[RECORDS FOR THE EXERCISE]

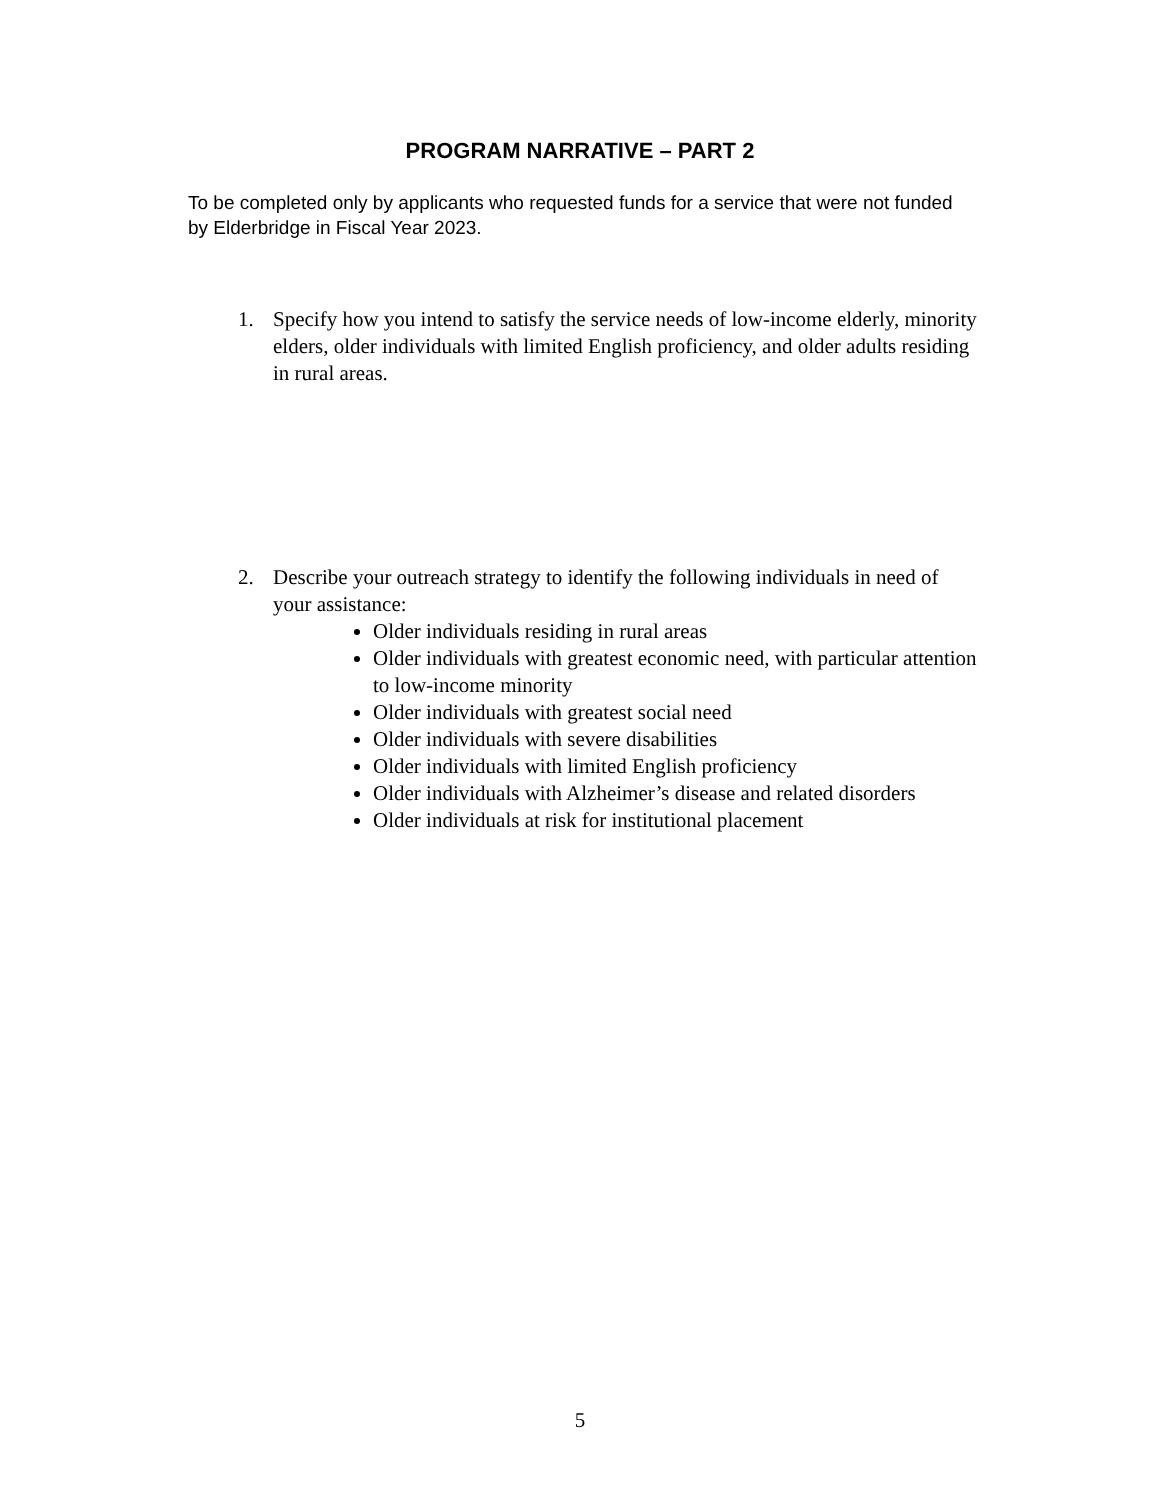PROGRAM NARRATIVE – PART 2
To be completed only by applicants who requested funds for a service that were not funded by Elderbridge in Fiscal Year 2023.
1. Specify how you intend to satisfy the service needs of low-income elderly, minority elders, older individuals with limited English proficiency, and older adults residing in rural areas.
2. Describe your outreach strategy to identify the following individuals in need of your assistance:
Older individuals residing in rural areas
Older individuals with greatest economic need, with particular attention to low-income minority
Older individuals with greatest social need
Older individuals with severe disabilities
Older individuals with limited English proficiency
Older individuals with Alzheimer’s disease and related disorders
Older individuals at risk for institutional placement
5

[/RECORDS FOR THE EXERCISE]

Among the entries, how many lines include the string "individuals"? Please reply with only the number.

9